Moms for Liberty is a relatively young organization and its 2021 tax forms reveal revenues in the low six figures, but Tina Descovich, the group’s cofounder and executive director, recently told the American Enterprise Institute that its next filings “will show that our revenue sources have grown from merchandise sales and small donors to include large donors, too.”
Unite Against Book Bans
Caldwell-Stone wants people to know that librarians are sympathetic to parents who have concerns about the information their children are exposed to, and there is a process to address such concerns. “Librarians don’t believe they’re perfect,” she said. “They’re dedicated to working with collection development policies they have on the books, to curate collections that serve the information needs of everyone in the community and assures everyone access to those ideas. And of course, everyone has a right to raise a concern about a book, and there are processes and policies in place to allow them to do that. But what we’re seeing instead is the use of threats and intimidation instead of engaging in that deliberative process of civic engagement.”
Caldwell-Stone herself has received death threats, but she downplays them; she is more concerned about her colleagues around the country. She worries about their safety; she is also afraid that some may be so intimidated by complaints that they won’t make controversial material available.
The ALA, boosted by the funding from Solidarity Giving, is working to provide support for librarians so they don’t feel besieged and isolated. The organization’s Fight Censorship web page offers confidential guidance for librarians facing book challenges, legal support, financial support for those who face termination or are threatened with job loss, and safety resources. ALA’s affiliate site, Unite Against Book Bans, tracks book challenges, provides advocacy materials and toolkits — including guides for attending library and school board meetings —and organizes an annual Right to Read Day.
Every book, its reader
For Caldwell-Stone, the book challenges aren’t just attempts to restrict information, but to silence diverse voices. ALA’s list of the Top 13 Most Challenged Books of 2022 includes newer books like “Gender Queer,” and “All Boys Aren’t Blue,” as well as titles that are staples of middle and high school reading lists, including Toni Morrison’s “The Bluest Eye,” and Sherman Alexie’s “The Absolutely True Diary of a Part-Time Indian.”

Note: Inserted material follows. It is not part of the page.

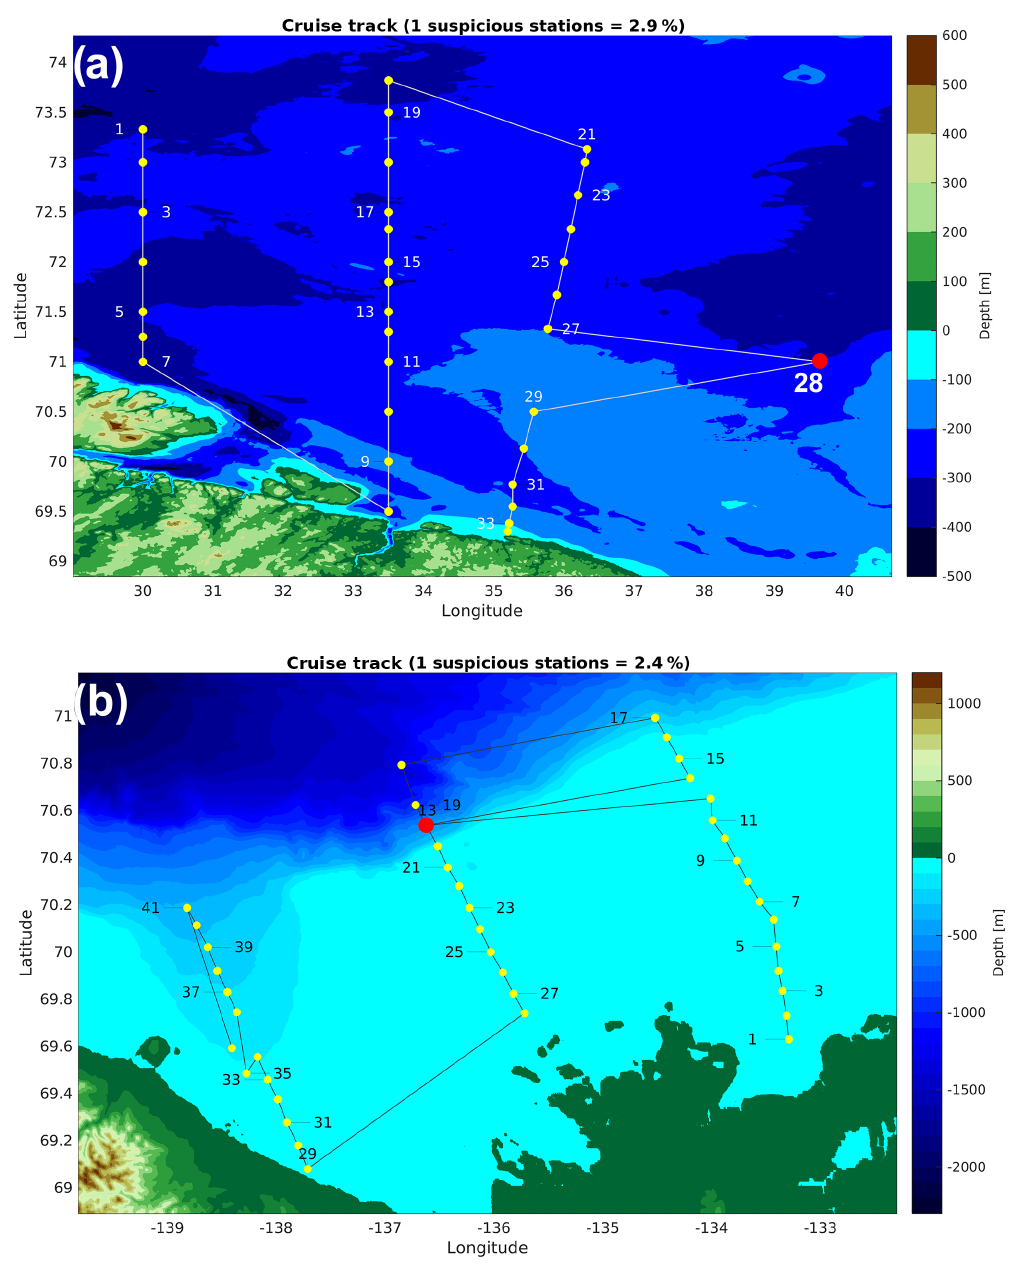
Figure 3. Sample output of the cruise-track test. (a) Cruise track in the southern Barents Sea. Source: wod13. Cruise ID: SU-8114 (bottle data). Position 28 (red circle) represents a cruise-track outlier. Date of wrong position: 7 January 1989. (b) Cruise track in the southern Beau- fort Sea. Source: wod13. Cruise/ship: ARCTIC_IVIK. Cruise ID: CA-12540 (bottle data). Position 13 (red circle) has a wrong timestamp. Date of wrong position: 12 September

“These groups are targeting books that deal with the lives and experiences of marginalized groups — LGBTQ people, people of color, Indigenous people — and trying to take those stories, those voices off the shelves and out of the library,” Caldwell-Stone said. “That sends a message of exclusion to those to whom those stories are important.”
Librarians have a reputation for being reserved and soft-spoken, but ALA isn’t shy in its determination to defend the rights of all readers — and to provide backing for those working on the front lines.
“You know, there’s a phrase in librarianship: ‘every book, its reader,’” Caldwell-Stone said. “The role of the librarian is to make sure every reader finds that book — maybe its the book that helps that reader understand there’s a wider world out there, and gives them the support and guidance they need to persevere in their life. It happens that we’re in a time when some find that precept controversial, which I find incredibly saddening and tragic. But we’re going to do our best to equip our members with the ability to meet those information needs, no matter what they are.”